* **Stored dataset items**:
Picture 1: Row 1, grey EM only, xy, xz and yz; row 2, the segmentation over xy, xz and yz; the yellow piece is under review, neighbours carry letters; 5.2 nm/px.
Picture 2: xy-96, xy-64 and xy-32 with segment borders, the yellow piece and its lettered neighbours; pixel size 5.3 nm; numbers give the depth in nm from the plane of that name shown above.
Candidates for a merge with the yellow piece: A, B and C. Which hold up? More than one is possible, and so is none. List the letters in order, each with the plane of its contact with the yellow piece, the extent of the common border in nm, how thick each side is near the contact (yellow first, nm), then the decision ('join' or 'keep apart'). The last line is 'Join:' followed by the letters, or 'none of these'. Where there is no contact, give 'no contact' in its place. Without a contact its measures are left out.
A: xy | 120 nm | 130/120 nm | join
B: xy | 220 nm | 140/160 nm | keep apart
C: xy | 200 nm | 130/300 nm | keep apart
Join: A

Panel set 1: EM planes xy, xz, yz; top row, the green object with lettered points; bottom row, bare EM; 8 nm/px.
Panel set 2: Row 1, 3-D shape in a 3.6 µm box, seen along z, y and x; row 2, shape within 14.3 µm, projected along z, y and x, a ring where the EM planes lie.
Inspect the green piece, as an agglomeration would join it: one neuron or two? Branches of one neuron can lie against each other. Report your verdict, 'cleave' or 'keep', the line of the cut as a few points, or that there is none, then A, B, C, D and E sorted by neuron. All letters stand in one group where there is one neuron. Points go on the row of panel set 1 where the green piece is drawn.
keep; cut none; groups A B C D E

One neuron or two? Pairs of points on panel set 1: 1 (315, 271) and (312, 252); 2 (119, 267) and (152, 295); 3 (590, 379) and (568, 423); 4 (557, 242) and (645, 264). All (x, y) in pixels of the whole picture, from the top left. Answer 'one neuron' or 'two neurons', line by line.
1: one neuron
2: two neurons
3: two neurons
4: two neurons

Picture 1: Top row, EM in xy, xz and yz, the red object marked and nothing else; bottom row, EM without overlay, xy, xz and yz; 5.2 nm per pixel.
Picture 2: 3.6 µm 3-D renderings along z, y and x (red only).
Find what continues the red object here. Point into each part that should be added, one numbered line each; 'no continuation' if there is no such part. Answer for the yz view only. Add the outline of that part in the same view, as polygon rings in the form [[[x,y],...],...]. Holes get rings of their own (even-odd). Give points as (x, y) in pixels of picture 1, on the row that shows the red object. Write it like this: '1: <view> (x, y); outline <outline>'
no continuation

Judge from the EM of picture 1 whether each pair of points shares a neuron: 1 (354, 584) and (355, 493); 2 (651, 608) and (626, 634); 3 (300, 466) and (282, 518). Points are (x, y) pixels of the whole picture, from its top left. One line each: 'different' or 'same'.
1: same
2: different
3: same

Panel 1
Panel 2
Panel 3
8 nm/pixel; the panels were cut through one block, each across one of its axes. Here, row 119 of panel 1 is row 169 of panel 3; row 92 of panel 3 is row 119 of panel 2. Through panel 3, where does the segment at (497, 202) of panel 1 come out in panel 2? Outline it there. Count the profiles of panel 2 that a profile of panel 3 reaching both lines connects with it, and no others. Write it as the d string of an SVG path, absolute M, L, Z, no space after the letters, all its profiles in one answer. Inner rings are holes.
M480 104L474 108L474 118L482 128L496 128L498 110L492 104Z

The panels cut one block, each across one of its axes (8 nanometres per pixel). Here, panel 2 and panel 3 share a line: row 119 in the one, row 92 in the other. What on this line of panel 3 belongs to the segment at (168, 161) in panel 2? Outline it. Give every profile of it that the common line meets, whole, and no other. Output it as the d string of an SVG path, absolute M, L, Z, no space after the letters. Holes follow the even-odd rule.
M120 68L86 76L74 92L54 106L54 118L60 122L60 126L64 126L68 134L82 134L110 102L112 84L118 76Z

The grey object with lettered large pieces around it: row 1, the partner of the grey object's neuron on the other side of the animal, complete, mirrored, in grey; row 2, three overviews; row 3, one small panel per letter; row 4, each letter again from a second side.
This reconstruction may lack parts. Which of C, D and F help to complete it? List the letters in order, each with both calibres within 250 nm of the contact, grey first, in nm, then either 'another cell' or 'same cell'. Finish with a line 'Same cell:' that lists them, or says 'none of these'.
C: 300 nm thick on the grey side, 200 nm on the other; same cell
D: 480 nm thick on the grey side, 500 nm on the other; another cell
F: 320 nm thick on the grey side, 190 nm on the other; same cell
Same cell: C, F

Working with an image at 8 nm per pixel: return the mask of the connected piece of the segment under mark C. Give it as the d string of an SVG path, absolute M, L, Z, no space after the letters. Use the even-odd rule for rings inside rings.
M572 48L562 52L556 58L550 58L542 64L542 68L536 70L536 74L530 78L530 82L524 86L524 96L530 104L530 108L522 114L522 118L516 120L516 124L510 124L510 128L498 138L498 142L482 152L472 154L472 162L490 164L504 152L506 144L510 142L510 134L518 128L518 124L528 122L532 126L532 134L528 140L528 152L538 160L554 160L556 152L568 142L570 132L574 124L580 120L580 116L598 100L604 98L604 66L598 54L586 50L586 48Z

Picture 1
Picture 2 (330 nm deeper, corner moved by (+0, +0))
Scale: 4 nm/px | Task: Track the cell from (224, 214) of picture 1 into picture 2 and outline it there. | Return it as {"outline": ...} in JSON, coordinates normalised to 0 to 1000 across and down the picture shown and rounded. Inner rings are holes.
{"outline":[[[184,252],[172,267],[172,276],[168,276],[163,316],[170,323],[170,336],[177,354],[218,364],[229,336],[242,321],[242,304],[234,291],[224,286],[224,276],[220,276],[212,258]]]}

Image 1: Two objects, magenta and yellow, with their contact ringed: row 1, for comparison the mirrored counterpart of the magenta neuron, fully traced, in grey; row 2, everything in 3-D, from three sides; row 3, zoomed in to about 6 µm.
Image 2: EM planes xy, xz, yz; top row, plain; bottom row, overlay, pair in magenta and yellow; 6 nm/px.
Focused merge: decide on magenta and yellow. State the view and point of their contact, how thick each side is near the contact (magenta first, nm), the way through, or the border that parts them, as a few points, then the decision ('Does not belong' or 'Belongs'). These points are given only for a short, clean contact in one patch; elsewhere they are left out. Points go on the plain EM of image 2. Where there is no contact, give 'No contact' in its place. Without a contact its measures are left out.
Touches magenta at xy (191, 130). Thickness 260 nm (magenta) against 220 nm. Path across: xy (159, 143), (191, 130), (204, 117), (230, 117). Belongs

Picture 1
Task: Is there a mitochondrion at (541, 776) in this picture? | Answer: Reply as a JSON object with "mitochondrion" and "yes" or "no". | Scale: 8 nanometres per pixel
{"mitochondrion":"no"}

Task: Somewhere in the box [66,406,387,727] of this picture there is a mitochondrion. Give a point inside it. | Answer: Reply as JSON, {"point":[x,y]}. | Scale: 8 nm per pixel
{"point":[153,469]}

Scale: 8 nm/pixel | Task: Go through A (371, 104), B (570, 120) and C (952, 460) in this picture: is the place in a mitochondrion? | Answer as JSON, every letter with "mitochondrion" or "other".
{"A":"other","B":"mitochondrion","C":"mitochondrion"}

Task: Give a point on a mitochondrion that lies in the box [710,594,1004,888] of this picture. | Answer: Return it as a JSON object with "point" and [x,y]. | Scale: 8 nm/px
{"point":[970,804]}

* **REQUIREMENT**:
What you return must be the entries, given again word for word.

* **EXERCISE RESPONSE**:
Picture 1: Row 1, grey EM only, xy, xz and yz; row 2, the segmentation over xy, xz and yz; the yellow piece is under review, neighbours carry letters; 5.2 nm/px.
Picture 2: xy-96, xy-64 and xy-32 with segment borders, the yellow piece and its lettered neighbours; pixel size 5.3 nm; numbers give the depth in nm from the plane of that name shown above.
Candidates for a merge with the yellow piece: A, B and C. Which hold up? More than one is possible, and so is none. List the letters in order, each with the plane of its contact with the yellow piece, the extent of the common border in nm, how thick each side is near the contact (yellow first, nm), then the decision ('join' or 'keep apart'). The last line is 'Join:' followed by the letters, or 'none of these'. Where there is no contact, give 'no contact' in its place. Without a contact its measures are left out.
A: xy | 120 nm | 130/120 nm | join
B: xy | 220 nm | 140/160 nm | keep apart
C: xy | 200 nm | 130/300 nm | keep apart
Join: A

Panel set 1: EM planes xy, xz, yz; top row, the green object with lettered points; bottom row, bare EM; 8 nm/px.
Panel set 2: Row 1, 3-D shape in a 3.6 µm box, seen along z, y and x; row 2, shape within 14.3 µm, projected along z, y and x, a ring where the EM planes lie.
Inspect the green piece, as an agglomeration would join it: one neuron or two? Branches of one neuron can lie against each other. Report your verdict, 'cleave' or 'keep', the line of the cut as a few points, or that there is none, then A, B, C, D and E sorted by neuron. All letters stand in one group where there is one neuron. Points go on the row of panel set 1 where the green piece is drawn.
keep; cut none; groups A B C D E

One neuron or two? Pairs of points on panel set 1: 1 (315, 271) and (312, 252); 2 (119, 267) and (152, 295); 3 (590, 379) and (568, 423); 4 (557, 242) and (645, 264). All (x, y) in pixels of the whole picture, from the top left. Answer 'one neuron' or 'two neurons', line by line.
1: one neuron
2: two neurons
3: two neurons
4: two neurons

Picture 1: Top row, EM in xy, xz and yz, the red object marked and nothing else; bottom row, EM without overlay, xy, xz and yz; 5.2 nm per pixel.
Picture 2: 3.6 µm 3-D renderings along z, y and x (red only).
Find what continues the red object here. Point into each part that should be added, one numbered line each; 'no continuation' if there is no such part. Answer for the yz view only. Add the outline of that part in the same view, as polygon rings in the form [[[x,y],...],...]. Holes get rings of their own (even-odd). Give points as (x, y) in pixels of picture 1, on the row that shows the red object. Write it like this: '1: <view> (x, y); outline <outline>'
no continuation

Judge from the EM of picture 1 whether each pair of points shares a neuron: 1 (354, 584) and (355, 493); 2 (651, 608) and (626, 634); 3 (300, 466) and (282, 518). Points are (x, y) pixels of the whole picture, from its top left. One line each: 'different' or 'same'.
1: same
2: different
3: same

Panel 1
Panel 2
Panel 3
8 nm/pixel; the panels were cut through one block, each across one of its axes. Here, row 119 of panel 1 is row 169 of panel 3; row 92 of panel 3 is row 119 of panel 2. Through panel 3, where does the segment at (497, 202) of panel 1 come out in panel 2? Outline it there. Count the profiles of panel 2 that a profile of panel 3 reaching both lines connects with it, and no others. Write it as the d string of an SVG path, absolute M, L, Z, no space after the letters, all its profiles in one answer. Inner rings are holes.
M480 104L474 108L474 118L482 128L496 128L498 110L492 104Z

The panels cut one block, each across one of its axes (8 nanometres per pixel). Here, panel 2 and panel 3 share a line: row 119 in the one, row 92 in the other. What on this line of panel 3 belongs to the segment at (168, 161) in panel 2? Outline it. Give every profile of it that the common line meets, whole, and no other. Output it as the d string of an SVG path, absolute M, L, Z, no space after the letters. Holes follow the even-odd rule.
M120 68L86 76L74 92L54 106L54 118L60 122L60 126L64 126L68 134L82 134L110 102L112 84L118 76Z

The grey object with lettered large pieces around it: row 1, the partner of the grey object's neuron on the other side of the animal, complete, mirrored, in grey; row 2, three overviews; row 3, one small panel per letter; row 4, each letter again from a second side.
This reconstruction may lack parts. Which of C, D and F help to complete it? List the letters in order, each with both calibres within 250 nm of the contact, grey first, in nm, then either 'another cell' or 'same cell'. Finish with a line 'Same cell:' that lists them, or says 'none of these'.
C: 300 nm thick on the grey side, 200 nm on the other; same cell
D: 480 nm thick on the grey side, 500 nm on the other; another cell
F: 320 nm thick on the grey side, 190 nm on the other; same cell
Same cell: C, F

Working with an image at 8 nm per pixel: return the mask of the connected piece of the segment under mark C. Give it as the d string of an SVG path, absolute M, L, Z, no space after the letters. Use the even-odd rule for rings inside rings.
M572 48L562 52L556 58L550 58L542 64L542 68L536 70L536 74L530 78L530 82L524 86L524 96L530 104L530 108L522 114L522 118L516 120L516 124L510 124L510 128L498 138L498 142L482 152L472 154L472 162L490 164L504 152L506 144L510 142L510 134L518 128L518 124L528 122L532 126L532 134L528 140L528 152L538 160L554 160L556 152L568 142L570 132L574 124L580 120L580 116L598 100L604 98L604 66L598 54L586 50L586 48Z

Picture 1
Picture 2 (330 nm deeper, corner moved by (+0, +0))
Scale: 4 nm/px | Task: Track the cell from (224, 214) of picture 1 into picture 2 and outline it there. | Return it as {"outline": ...} in JSON, coordinates normalised to 0 to 1000 across and down the picture shown and rounded. Inner rings are holes.
{"outline":[[[184,252],[172,267],[172,276],[168,276],[163,316],[170,323],[170,336],[177,354],[218,364],[229,336],[242,321],[242,304],[234,291],[224,286],[224,276],[220,276],[212,258]]]}

Image 1: Two objects, magenta and yellow, with their contact ringed: row 1, for comparison the mirrored counterpart of the magenta neuron, fully traced, in grey; row 2, everything in 3-D, from three sides; row 3, zoomed in to about 6 µm.
Image 2: EM planes xy, xz, yz; top row, plain; bottom row, overlay, pair in magenta and yellow; 6 nm/px.
Focused merge: decide on magenta and yellow. State the view and point of their contact, how thick each side is near the contact (magenta first, nm), the way through, or the border that parts them, as a few points, then the decision ('Does not belong' or 'Belongs'). These points are given only for a short, clean contact in one patch; elsewhere they are left out. Points go on the plain EM of image 2. Where there is no contact, give 'No contact' in its place. Without a contact its measures are left out.
Touches magenta at xy (191, 130). Thickness 260 nm (magenta) against 220 nm. Path across: xy (159, 143), (191, 130), (204, 117), (230, 117). Belongs

Picture 1
Task: Is there a mitochondrion at (541, 776) in this picture? | Answer: Reply as a JSON object with "mitochondrion" and "yes" or "no". | Scale: 8 nanometres per pixel
{"mitochondrion":"no"}

Task: Somewhere in the box [66,406,387,727] of this picture there is a mitochondrion. Give a point inside it. | Answer: Reply as JSON, {"point":[x,y]}. | Scale: 8 nm per pixel
{"point":[153,469]}

Scale: 8 nm/pixel | Task: Go through A (371, 104), B (570, 120) and C (952, 460) in this picture: is the place in a mitochondrion? | Answer as JSON, every letter with "mitochondrion" or "other".
{"A":"other","B":"mitochondrion","C":"mitochondrion"}

Task: Give a point on a mitochondrion that lies in the box [710,594,1004,888] of this picture. | Answer: Return it as a JSON object with "point" and [x,y]. | Scale: 8 nm/px
{"point":[970,804]}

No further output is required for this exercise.